# Text passage
During my current journeys through Europe I have come upon many
place of historical significance to the Nnee (like the Ndee, the
Nnee people are known to English speakers as Western Apache).
Although we have played a part in the formation of this world as we
know it, many of our own Nnee don’t realize how much we have
influence upon our beautiful Earth-Is-Woman. My trips abroad have
given me occasion to reflect on the influence we have upon the world
of the past, present and soon future.
In the past, as far back as the 1540s, the Nnee were making
treaties of peace between the king and queen of both Castille and
Aragon, or now current Spain. The Nnee women were being trafficked
by beaver fur merchants as part of the bigger slave trade that was
happening at this time. Slavery in the new world actually has it
roots not in the black slave trade but the trading of our Nnee women
to Spain and Europe as the Native slave trade that began in
Caribbean spread west. We must also take into account the mining of
gold, silver, and copper in our lands for the profiteering of the
Crowns of Castille and Aragon after gaining permission of the Nnee.

# Task requirements
a) In the passage about the Nnee, what name do English speakers know the Nnee people by?
b) Render this sentence from the passage about the Nnee in Spanish: "My trips abroad have given me occasion to reflect on the influence we have upon the world of the past, present and soon future."
c) According to the passage about the Nnee, why were gold, silver, and copper mined in Nnee lands?
The rows after the passage about the Nnee aren't needed.

# Extracted data
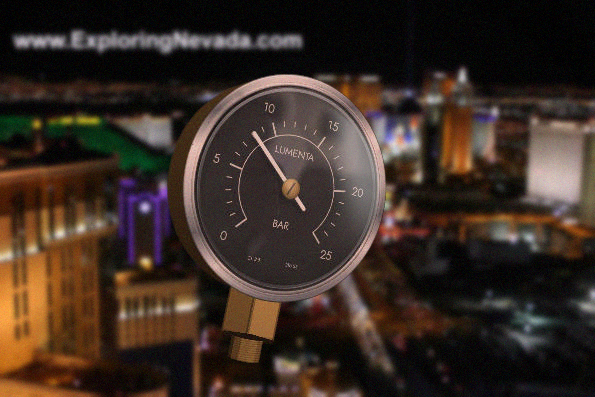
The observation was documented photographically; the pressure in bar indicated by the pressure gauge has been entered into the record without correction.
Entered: 8 bar
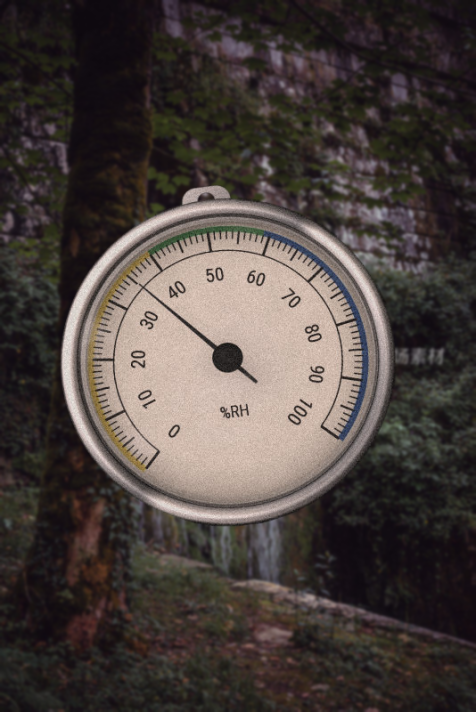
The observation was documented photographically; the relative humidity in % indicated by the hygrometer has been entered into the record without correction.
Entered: 35 %
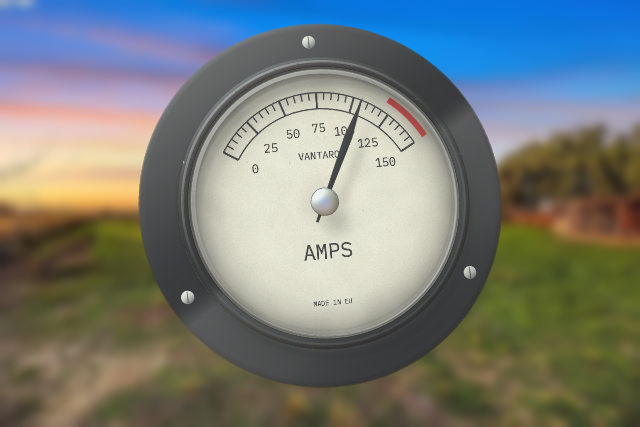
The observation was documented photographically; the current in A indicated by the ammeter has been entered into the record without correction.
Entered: 105 A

# Results in order
a) Western Apache.

b) Mis viajes al extranjero me han dado ocasión de reflexionar sobre la influencia que tenemos en el mundo del pasado, del presente y del futuro próximo.

c) They were mined for the profiteering of the Crowns of Castille and Aragon. The passage adds that this happened after the Nnee had given permission.